THE CHRISTIAN LIFE returns again and again to prayer. We pray by ourselves, and we pray with others. Worship draws us to the scriptures, with the psalter at the center of the Bible, which bears witness to the back-and-forth, the disagreement and commitment, the frustration and intimacy, of God’s communication with God’s people—a textual record of conversations across the ages.
With the guidance of these holy words, prayer transfigures us with divine communion, our lives caught up in the life of God. We find ourselves with the disciples when Jesus takes them up the mountain, where “he was transfigured before them” (Mark 9:2). We are Jesus’ companions. He welcomes us into a life of prayer, which is our union with God.
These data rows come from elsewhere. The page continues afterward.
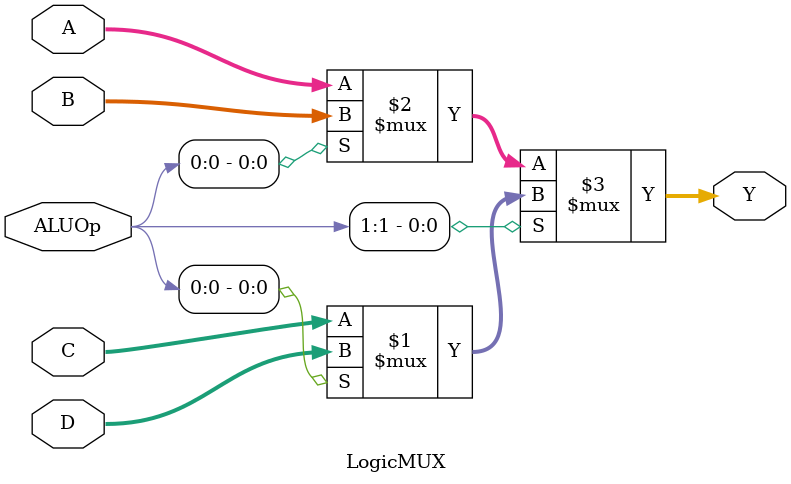
<source format=v>
`timescale 1ns / 1ps
module LogicMUX(input [31:0] A, B, C, D,
					 input [1:0] ALUOp,
					 output [31:0] Y
    );
	assign Y = ALUOp[1] ? (ALUOp[0] ? D : C)
							  : (ALUOp[0] ? B : A);

endmodule

</source>
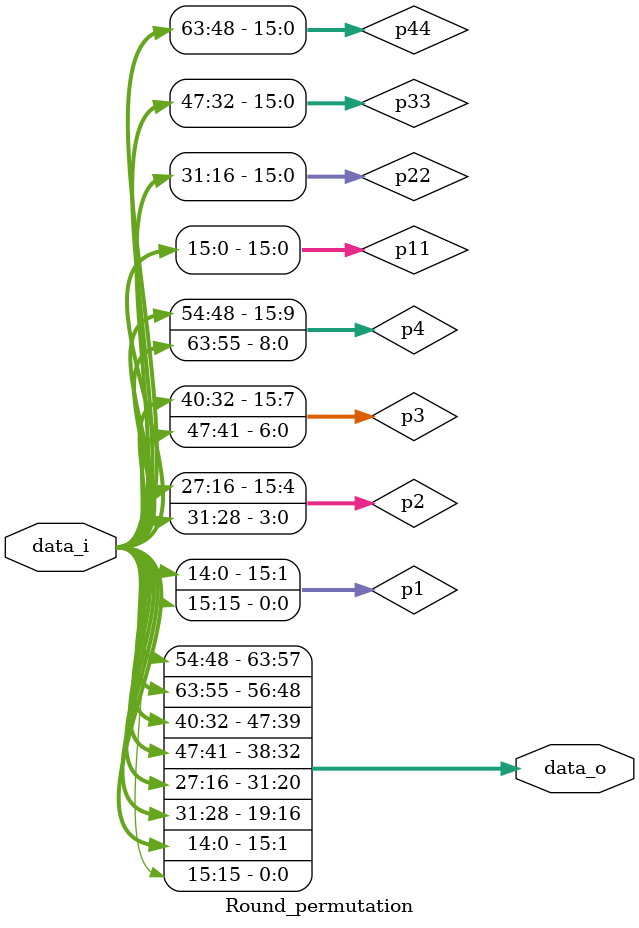
<source format=v>
`timescale 1ns / 1ps


module Round_permutation(
                    input[63:0] data_i,
                    output[63:0] data_o
    );
    
    wire[15:0] p1,p2,p3,p4,
               p11,p22,p33,p44 ;
    assign p11 = data_i[15:0];
    assign p22 = data_i[31:16];
    assign p33 = data_i[47:32];
    assign p44 = data_i[63:48];
    
    assign p1 = {p11[14:0],p11[15]};//p11 << 1;
    assign p2 = {p22[11:0],p22[15:12]};//p22 << 4;
    assign p3 = {p33[8:0],p33[15:9]};//p33 << 7;
    assign p4 = {p44[6:0],p44[15:7]};//p44 << 9;         
            
    assign data_o[15:0]     = p1; 
    assign data_o[31:16]    = p2;
    assign data_o[47:32]    = p3;
    assign data_o[63:48]    = p4;        
endmodule

</source>
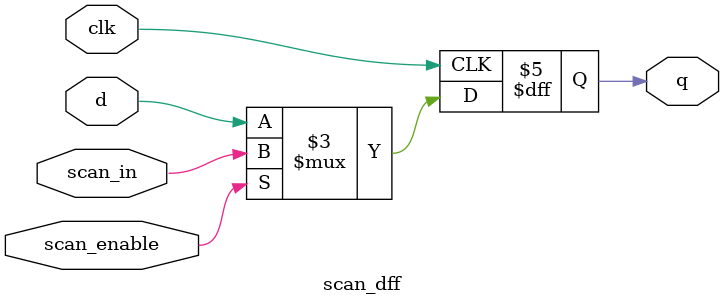
<source format=v>

`timescale 1ns / 1ps

module scan_dff (
    input clk,
    input d,
    input scan_in,
    input scan_enable,
    output reg q
);

    always @(posedge clk) begin
        if (scan_enable)
            q <= scan_in;
        else
            q <= d;
    end

endmodule

</source>
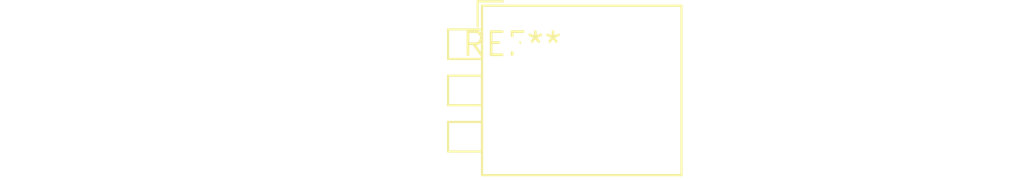
<source format=kicad_pcb>
(kicad_pcb (version 20240108) (generator pcbnew)

  (general
    (thickness 1.6)
  )

  (paper "A4")
  (layers
    (0 "F.Cu" signal)
    (31 "B.Cu" signal)
    (32 "B.Adhes" user "B.Adhesive")
    (33 "F.Adhes" user "F.Adhesive")
    (34 "B.Paste" user)
    (35 "F.Paste" user)
    (36 "B.SilkS" user "B.Silkscreen")
    (37 "F.SilkS" user "F.Silkscreen")
    (38 "B.Mask" user)
    (39 "F.Mask" user)
    (40 "Dwgs.User" user "User.Drawings")
    (41 "Cmts.User" user "User.Comments")
    (42 "Eco1.User" user "User.Eco1")
    (43 "Eco2.User" user "User.Eco2")
    (44 "Edge.Cuts" user)
    (45 "Margin" user)
    (46 "B.CrtYd" user "B.Courtyard")
    (47 "F.CrtYd" user "F.Courtyard")
    (48 "B.Fab" user)
    (49 "F.Fab" user)
    (50 "User.1" user)
    (51 "User.2" user)
    (52 "User.3" user)
    (53 "User.4" user)
    (54 "User.5" user)
    (55 "User.6" user)
    (56 "User.7" user)
    (57 "User.8" user)
    (58 "User.9" user)
  )

  (setup
    (pad_to_mask_clearance 0)
    (pcbplotparams
      (layerselection 0x00010fc_ffffffff)
      (plot_on_all_layers_selection 0x0000000_00000000)
      (disableapertmacros false)
      (usegerberextensions false)
      (usegerberattributes false)
      (usegerberadvancedattributes false)
      (creategerberjobfile false)
      (dashed_line_dash_ratio 12.000000)
      (dashed_line_gap_ratio 3.000000)
      (svgprecision 4)
      (plotframeref false)
      (viasonmask false)
      (mode 1)
      (useauxorigin false)
      (hpglpennumber 1)
      (hpglpenspeed 20)
      (hpglpendiameter 15.000000)
      (dxfpolygonmode false)
      (dxfimperialunits false)
      (dxfusepcbnewfont false)
      (psnegative false)
      (psa4output false)
      (plotreference false)
      (plotvalue false)
      (plotinvisibletext false)
      (sketchpadsonfab false)
      (subtractmaskfromsilk false)
      (outputformat 1)
      (mirror false)
      (drillshape 1)
      (scaleselection 1)
      (outputdirectory "")
    )
  )

  (net 0 "")

  (footprint "SW_DIP_SPSTx03_Piano_10.8x9.18mm_W7.62mm_P2.54mm" (layer "F.Cu") (at 0 0))

)

</source>
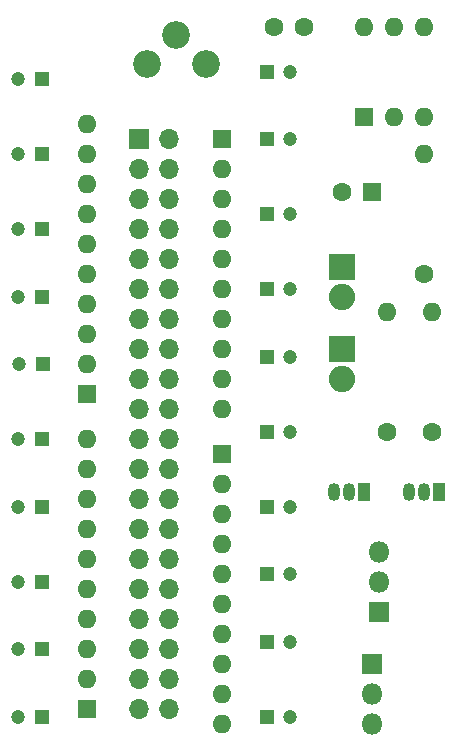
<source format=gbr>
%TF.GenerationSoftware,KiCad,Pcbnew,(5.1.10)-1*%
%TF.CreationDate,2022-02-19T10:08:03+01:00*%
%TF.ProjectId,Busterm,42757374-6572-46d2-9e6b-696361645f70,rev?*%
%TF.SameCoordinates,Original*%
%TF.FileFunction,Soldermask,Top*%
%TF.FilePolarity,Negative*%
%FSLAX46Y46*%
G04 Gerber Fmt 4.6, Leading zero omitted, Abs format (unit mm)*
G04 Created by KiCad (PCBNEW (5.1.10)-1) date 2022-02-19 10:08:03*
%MOMM*%
%LPD*%
G01*
G04 APERTURE LIST*
%ADD10O,1.700000X1.700000*%
%ADD11R,1.700000X1.700000*%
%ADD12C,1.600000*%
%ADD13C,1.200000*%
%ADD14R,1.200000X1.200000*%
%ADD15R,1.600000X1.600000*%
%ADD16O,2.240000X2.240000*%
%ADD17R,2.240000X2.240000*%
%ADD18R,1.050000X1.500000*%
%ADD19O,1.050000X1.500000*%
%ADD20O,1.800000X1.800000*%
%ADD21R,1.800000X1.800000*%
%ADD22O,1.600000X1.600000*%
%ADD23C,2.340000*%
G04 APERTURE END LIST*
D10*
%TO.C,J1001*%
X88265000Y-180975000D03*
X85725000Y-180975000D03*
X88265000Y-178435000D03*
X85725000Y-178435000D03*
X88265000Y-175895000D03*
X85725000Y-175895000D03*
X88265000Y-173355000D03*
X85725000Y-173355000D03*
X88265000Y-170815000D03*
X85725000Y-170815000D03*
X88265000Y-168275000D03*
X85725000Y-168275000D03*
X88265000Y-165735000D03*
X85725000Y-165735000D03*
X88265000Y-163195000D03*
X85725000Y-163195000D03*
X88265000Y-160655000D03*
X85725000Y-160655000D03*
X88265000Y-158115000D03*
X85725000Y-158115000D03*
X88265000Y-155575000D03*
X85725000Y-155575000D03*
X88265000Y-153035000D03*
X85725000Y-153035000D03*
X88265000Y-150495000D03*
X85725000Y-150495000D03*
X88265000Y-147955000D03*
X85725000Y-147955000D03*
X88265000Y-145415000D03*
X85725000Y-145415000D03*
X88265000Y-142875000D03*
X85725000Y-142875000D03*
X88265000Y-140335000D03*
X85725000Y-140335000D03*
X88265000Y-137795000D03*
X85725000Y-137795000D03*
X88265000Y-135255000D03*
X85725000Y-135255000D03*
X88265000Y-132715000D03*
D11*
X85725000Y-132715000D03*
%TD*%
D12*
%TO.C,C1001*%
X97155000Y-123190000D03*
X99655000Y-123190000D03*
%TD*%
D13*
%TO.C,C1002*%
X98520000Y-157480000D03*
D14*
X96520000Y-157480000D03*
%TD*%
%TO.C,C1003*%
X96520000Y-132715000D03*
D13*
X98520000Y-132715000D03*
%TD*%
%TO.C,C1004*%
X98520000Y-181610000D03*
D14*
X96520000Y-181610000D03*
%TD*%
%TO.C,C1005*%
X96520000Y-151130000D03*
D13*
X98520000Y-151130000D03*
%TD*%
%TO.C,C1006*%
X75470000Y-163830000D03*
D14*
X77470000Y-163830000D03*
%TD*%
%TO.C,C1007*%
X77565000Y-151765000D03*
D13*
X75565000Y-151765000D03*
%TD*%
%TO.C,C1008*%
X98520000Y-139065000D03*
D14*
X96520000Y-139065000D03*
%TD*%
%TO.C,C1009*%
X77470000Y-133985000D03*
D13*
X75470000Y-133985000D03*
%TD*%
%TO.C,C1010*%
X98520000Y-169545000D03*
D14*
X96520000Y-169545000D03*
%TD*%
%TO.C,C1011*%
X77470000Y-181610000D03*
D13*
X75470000Y-181610000D03*
%TD*%
%TO.C,C1012*%
X75470000Y-140335000D03*
D14*
X77470000Y-140335000D03*
%TD*%
%TO.C,C1013*%
X77470000Y-127635000D03*
D13*
X75470000Y-127635000D03*
%TD*%
%TO.C,C1014*%
X75470000Y-158115000D03*
D14*
X77470000Y-158115000D03*
%TD*%
%TO.C,C1015*%
X96520000Y-127000000D03*
D13*
X98520000Y-127000000D03*
%TD*%
%TO.C,C1016*%
X75470000Y-175895000D03*
D14*
X77470000Y-175895000D03*
%TD*%
%TO.C,C1017*%
X77470000Y-170180000D03*
D13*
X75470000Y-170180000D03*
%TD*%
%TO.C,C1018*%
X75470000Y-146050000D03*
D14*
X77470000Y-146050000D03*
%TD*%
%TO.C,C1019*%
X96520000Y-145415000D03*
D13*
X98520000Y-145415000D03*
%TD*%
%TO.C,C1020*%
X98520000Y-163830000D03*
D14*
X96520000Y-163830000D03*
%TD*%
%TO.C,C1021*%
X96520000Y-175260000D03*
D13*
X98520000Y-175260000D03*
%TD*%
D15*
%TO.C,C1022*%
X105410000Y-137160000D03*
D12*
X102910000Y-137160000D03*
%TD*%
D16*
%TO.C,D1001*%
X102870000Y-153035000D03*
D17*
X102870000Y-150495000D03*
%TD*%
%TO.C,D1002*%
X102870000Y-143510000D03*
D16*
X102870000Y-146050000D03*
%TD*%
D18*
%TO.C,Q1001*%
X111125000Y-162560000D03*
D19*
X108585000Y-162560000D03*
X109855000Y-162560000D03*
%TD*%
%TO.C,Q1002*%
X103505000Y-162560000D03*
X102235000Y-162560000D03*
D18*
X104775000Y-162560000D03*
%TD*%
D20*
%TO.C,Q1003*%
X105410000Y-182245000D03*
X105410000Y-179705000D03*
D21*
X105410000Y-177165000D03*
%TD*%
%TO.C,Q1004*%
X106045000Y-172720000D03*
D20*
X106045000Y-170180000D03*
X106045000Y-167640000D03*
%TD*%
D12*
%TO.C,R1001*%
X106680000Y-157480000D03*
D22*
X106680000Y-147320000D03*
%TD*%
D12*
%TO.C,R1002*%
X110490000Y-157480000D03*
D22*
X110490000Y-147320000D03*
%TD*%
%TO.C,R1003*%
X109855000Y-133985000D03*
D12*
X109855000Y-144145000D03*
%TD*%
D22*
%TO.C,RN1001*%
X81280000Y-158115000D03*
X81280000Y-160655000D03*
X81280000Y-163195000D03*
X81280000Y-165735000D03*
X81280000Y-168275000D03*
X81280000Y-170815000D03*
X81280000Y-173355000D03*
X81280000Y-175895000D03*
X81280000Y-178435000D03*
D15*
X81280000Y-180975000D03*
%TD*%
%TO.C,RN1002*%
X81280000Y-154305000D03*
D22*
X81280000Y-151765000D03*
X81280000Y-149225000D03*
X81280000Y-146685000D03*
X81280000Y-144145000D03*
X81280000Y-141605000D03*
X81280000Y-139065000D03*
X81280000Y-136525000D03*
X81280000Y-133985000D03*
X81280000Y-131445000D03*
%TD*%
D15*
%TO.C,RN1003*%
X92710000Y-132715000D03*
D22*
X92710000Y-135255000D03*
X92710000Y-137795000D03*
X92710000Y-140335000D03*
X92710000Y-142875000D03*
X92710000Y-145415000D03*
X92710000Y-147955000D03*
X92710000Y-150495000D03*
X92710000Y-153035000D03*
X92710000Y-155575000D03*
%TD*%
%TO.C,RN1004*%
X92710000Y-182245000D03*
X92710000Y-179705000D03*
X92710000Y-177165000D03*
X92710000Y-174625000D03*
X92710000Y-172085000D03*
X92710000Y-169545000D03*
X92710000Y-167005000D03*
X92710000Y-164465000D03*
X92710000Y-161925000D03*
D15*
X92710000Y-159385000D03*
%TD*%
D23*
%TO.C,RV1001*%
X91360000Y-126365000D03*
X88860000Y-123865000D03*
X86360000Y-126365000D03*
%TD*%
D15*
%TO.C,U1001*%
X104775000Y-130810000D03*
D22*
X109855000Y-123190000D03*
X107315000Y-130810000D03*
X107315000Y-123190000D03*
X109855000Y-130810000D03*
X104775000Y-123190000D03*
%TD*%
M02*

</source>
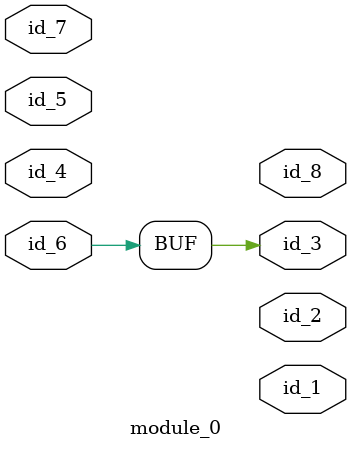
<source format=v>
module module_0 (
    id_1,
    id_2,
    id_3,
    id_4,
    id_5,
    id_6,
    id_7,
    id_8
);
  output id_8;
  input id_7;
  inout id_6;
  inout id_5;
  inout id_4;
  output id_3;
  output id_2;
  output id_1;
  assign id_3 = id_6;
endmodule

</source>
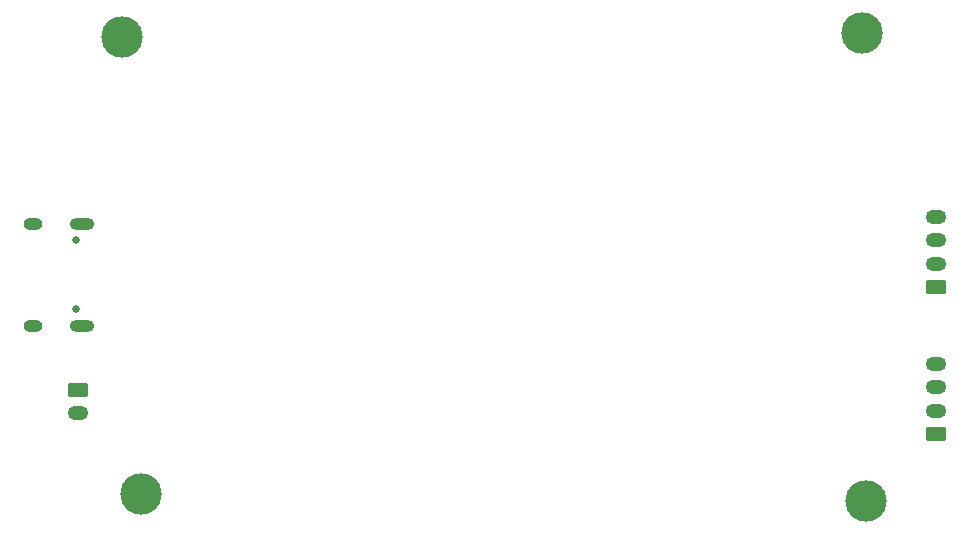
<source format=gbr>
%TF.GenerationSoftware,KiCad,Pcbnew,(7.0.0)*%
%TF.CreationDate,2023-04-13T18:09:42+05:30*%
%TF.ProjectId,smart_toilet,736d6172-745f-4746-9f69-6c65742e6b69,rev?*%
%TF.SameCoordinates,Original*%
%TF.FileFunction,Soldermask,Bot*%
%TF.FilePolarity,Negative*%
%FSLAX46Y46*%
G04 Gerber Fmt 4.6, Leading zero omitted, Abs format (unit mm)*
G04 Created by KiCad (PCBNEW (7.0.0)) date 2023-04-13 18:09:42*
%MOMM*%
%LPD*%
G01*
G04 APERTURE LIST*
G04 Aperture macros list*
%AMRoundRect*
0 Rectangle with rounded corners*
0 $1 Rounding radius*
0 $2 $3 $4 $5 $6 $7 $8 $9 X,Y pos of 4 corners*
0 Add a 4 corners polygon primitive as box body*
4,1,4,$2,$3,$4,$5,$6,$7,$8,$9,$2,$3,0*
0 Add four circle primitives for the rounded corners*
1,1,$1+$1,$2,$3*
1,1,$1+$1,$4,$5*
1,1,$1+$1,$6,$7*
1,1,$1+$1,$8,$9*
0 Add four rect primitives between the rounded corners*
20,1,$1+$1,$2,$3,$4,$5,0*
20,1,$1+$1,$4,$5,$6,$7,0*
20,1,$1+$1,$6,$7,$8,$9,0*
20,1,$1+$1,$8,$9,$2,$3,0*%
G04 Aperture macros list end*
%ADD10RoundRect,0.250000X0.625000X-0.350000X0.625000X0.350000X-0.625000X0.350000X-0.625000X-0.350000X0*%
%ADD11O,1.750000X1.200000*%
%ADD12C,0.650000*%
%ADD13O,2.100000X1.000000*%
%ADD14O,1.600000X1.000000*%
%ADD15C,3.500000*%
%ADD16RoundRect,0.250000X-0.625000X0.350000X-0.625000X-0.350000X0.625000X-0.350000X0.625000X0.350000X0*%
G04 APERTURE END LIST*
D10*
%TO.C,J2*%
X181650000Y-116900000D03*
D11*
X181649999Y-114899999D03*
X181649999Y-112899999D03*
X181649999Y-110899999D03*
%TD*%
D12*
%TO.C,J5*%
X108800000Y-100470000D03*
X108800000Y-106250000D03*
D13*
X109329999Y-99039999D03*
D14*
X105149999Y-99039999D03*
D13*
X109329999Y-107679999D03*
D14*
X105149999Y-107679999D03*
%TD*%
D15*
%TO.C,H1*%
X112700000Y-83250000D03*
%TD*%
D16*
%TO.C,J1*%
X108960000Y-113110000D03*
D11*
X108959999Y-115109999D03*
%TD*%
D10*
%TO.C,J3*%
X181650000Y-104455000D03*
D11*
X181649999Y-102454999D03*
X181649999Y-100454999D03*
X181649999Y-98454999D03*
%TD*%
D15*
%TO.C,H4*%
X175750000Y-122500000D03*
%TD*%
%TO.C,H2*%
X175400000Y-82950000D03*
%TD*%
%TO.C,H3*%
X114300000Y-121950000D03*
%TD*%
M02*

</source>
In After the Spirit, theologian Eugene Rogers uses the traditional language of church doctrine to describe this process of deification. “The Holy Spirit incorporates human prayer into the prayer of the Son to the Father.” In the biblical scene, we are standing there with Jesus on the mountain as the thick presence of heaven descends on him like a cloud (Mark 9:7). “Prayer is a transfiguration of human beings,” Rogers explains. This story is about our participation in the trinitarian life of God.
The Bible passages this month lead us from Epiphany to Lent, with Transfiguration Sunday as our transition from one season to the next. During Lent we open ourselves to how the light of Epiphany’s revelations about God exposes sin’s insidious powers in our lives and in the world.